Meanwhile, his top rival, tea party-backed Republican Carl Paladino, sought to display a passion for the work he says career politicians like Cuomo have failed to do.

The 90-minute debate was punctuated with some jabs by the five minor party candidates.

Anti-Prohibition Party candidate Kirsten Davis, the former "Manhattan madam" who wrote a book and was jailed in a prostitution investigation of a ring she was said to operate, frequently compared prostitution with politics, often finding politics a worse profession.

She said politicians are the worst prostitutes in the state and added, "I may be the only person sitting on this stage with the right experience to deal with them."

Cuomo repeatedly criticized the government now run by his party and harkened to a time past when he said New York state government was considered a model for other states.
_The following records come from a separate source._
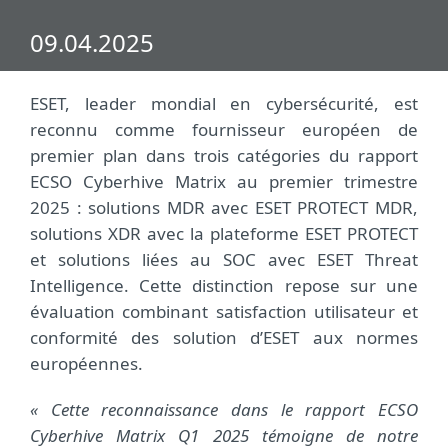
09.04.2025
ESET, leader mondial en cybersécurité, est
reconnu comme fournisseur européen de
premier plan dans trois catégories du rapport
ECSO Cyberhive Matrix au premier trimestre
2025 : solutions MDR avec ESET PROTECT MDR,
solutions XDR avec la plateforme ESET PROTECT
et solutions liées au SOC avec ESET Threat
Intelligence. Cette distinction repose sur une
évaluation combinant satisfaction utilisateur et
conformité des solution d’ESET aux normes
européennes.
« Cette reconnaissance dans le rapport ECSO
Cyberhive Matrix Q1 2025 témoigne de notre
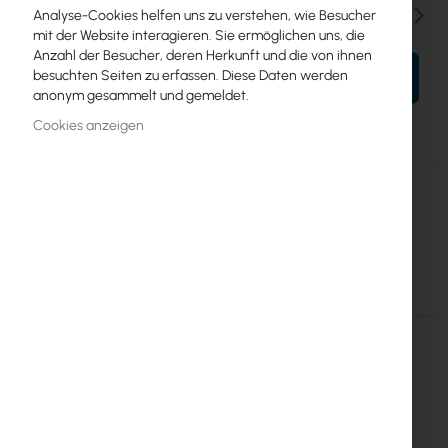
Menge
Analyse-Cookies helfen uns zu verstehen, wie Besucher
mit der Website interagieren. Sie ermöglichen uns, die
Anzahl der Besucher, deren Herkunft und die von ihnen
besuchten Seiten zu erfassen. Diese Daten werden
IN DEN WARENKORB
anonym gesammelt und gemeldet.
Cookies anzeigen
Mehr
TPR-40/40/14
Informationen
Mantar
Mantar TPR-40/40/14 Cabinet for Electronic Equipment
Einzelheiten
Mehr Informationen
Mantar TPR-40/40/14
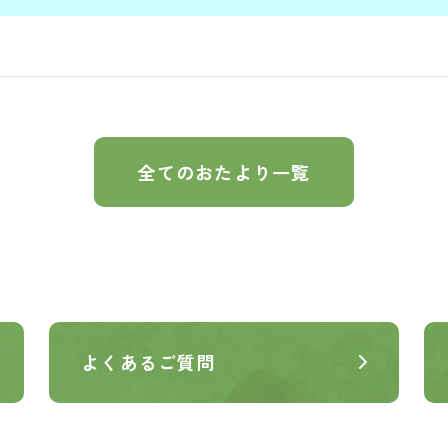
全てのおたより一覧
よくあるご質問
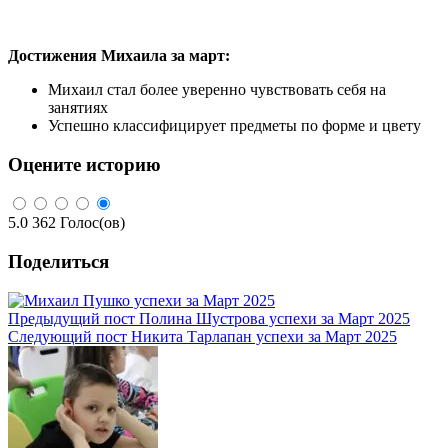
Достижения Михаила за март:
Михаил стал более уверенно чувствовать себя на
занятиях
Успешно классифицирует предметы по форме и цвету
Оцените историю
5.0
362
Голос(ов)
Поделиться
Предыдущий пост
Полина Шустрова успехи за Март 2025
Следующий пост
Никита Тарлапан успехи за Март 2025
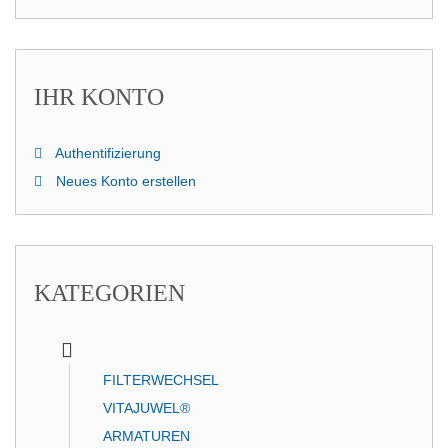
IHR KONTO
Authentifizierung
Neues Konto erstellen
KATEGORIEN
FILTERWECHSEL
VITAJUWEL®
ARMATUREN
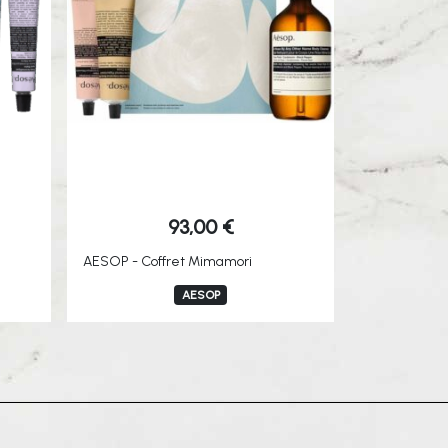
93,00
€
AESOP - Coffret Mimamori
AESOP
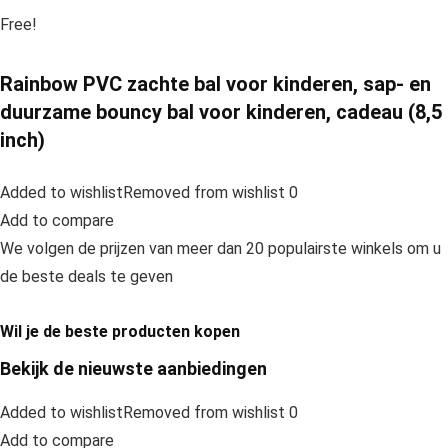
Free!
Rainbow PVC zachte bal voor kinderen, sap- en
duurzame bouncy bal voor kinderen, cadeau (8,5
inch)
Added to wishlistRemoved from wishlist 0
Add to compare
We volgen de prijzen van meer dan 20 populairste winkels om u
de beste deals te geven
Wil je de beste producten kopen
Bekijk de nieuwste aanbiedingen
Added to wishlistRemoved from wishlist 0
Add to compare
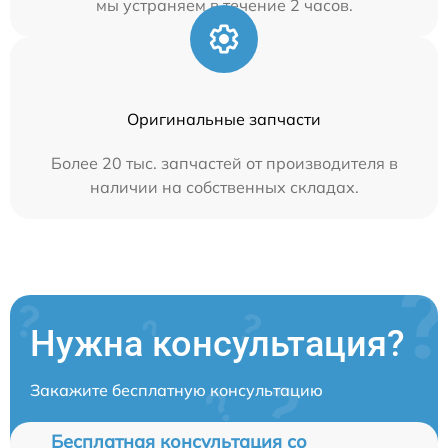
мы устраняем в течение 2 часов.
Оригинальные запчасти
Более 20 тыс. запчастей от производителя в
наличии на собственных складах.
Нужна консультация?
Закажите бесплатную консультацию
Бесплатная консультация со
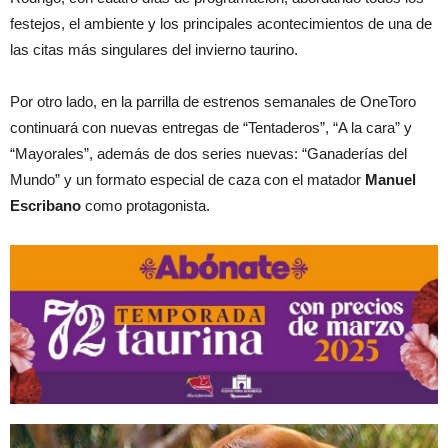
festejos, el ambiente y los principales acontecimientos de una de
las citas más singulares del invierno taurino.
Por otro lado, en la parrilla de estrenos semanales de OneToro
continuará con nuevas entregas de “Tentaderos”, “A la cara” y
“Mayorales”, además de dos series nuevas: “Ganaderías del
Mundo” y un formato especial de caza con el matador
Manuel
Escribano
como protagonista.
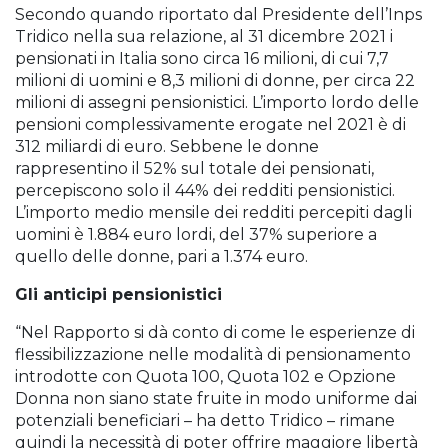
Secondo quando riportato dal Presidente dell’Inps
Tridico nella sua relazione, al 31 dicembre 2021 i
pensionati in Italia sono circa 16 milioni, di cui 7,7
milioni di uomini e 8,3 milioni di donne, per circa 22
milioni di assegni pensionistici. L’importo lordo delle
pensioni complessivamente erogate nel 2021 è di
312 miliardi di euro. Sebbene le donne
rappresentino il 52% sul totale dei pensionati,
percepiscono solo il 44% dei redditi pensionistici.
L’importo medio mensile dei redditi percepiti dagli
uomini è 1.884 euro lordi, del 37% superiore a
quello delle donne, pari a 1.374 euro.
Gli anticipi pensionistici
“Nel Rapporto si dà conto di come le esperienze di
flessibilizzazione nelle modalità di pensionamento
introdotte con Quota 100, Quota 102 e Opzione
Donna non siano state fruite in modo uniforme dai
potenziali beneficiari – ha detto Tridico – rimane
quindi la necessità di poter offrire maggiore libertà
He praised past leadership, although he didn't specifically note his father, former Gov. Mario Cuomo.

Cuomo spoke in detail with confidence on every subject, appearing more composed than Paladino and playing to the crowd more than the other candidates at the Hofstra University debate.

"I know this state like nobody else on this stage," Cuomo said. "I understand the disgust with Albany, and I share it."

But, the former federal housing secretary added: "No state has anything on New York, and we're going to make this the Empire State again, don't make any mistake about that."

Paladino, a Buffalo developer, said state government doesn't need tweaking, but rather a major overhaul that scares career politicians like Cuomo.

"My critics want to say I'm crazy," Paladino said.

"No, I'm passionate," he said. He then ticked off his platform: cutting spending by 20 percent, cutting taxes by 10 percent, term limits of eight years for state officials, disclosure of all outside income to identify conflicts of interest and the appointment of a special prosecutor to investigate the Legislature.

"My plan scares them to death," Paladino said. "You tell me if I'm crazy."

In the only scheduled debate of the nasty campaign, neither Cuomo nor Paladino targeted the other, although some of the minor party candidates took shots at both.

Political scientist Doug Muzzio of Baruch College said the debate didn't change the race for any candidate.

"No winners, no home runs, triples, doubles," Muzzio said. "A couple of singles. No big errors. Nothing about the race changed."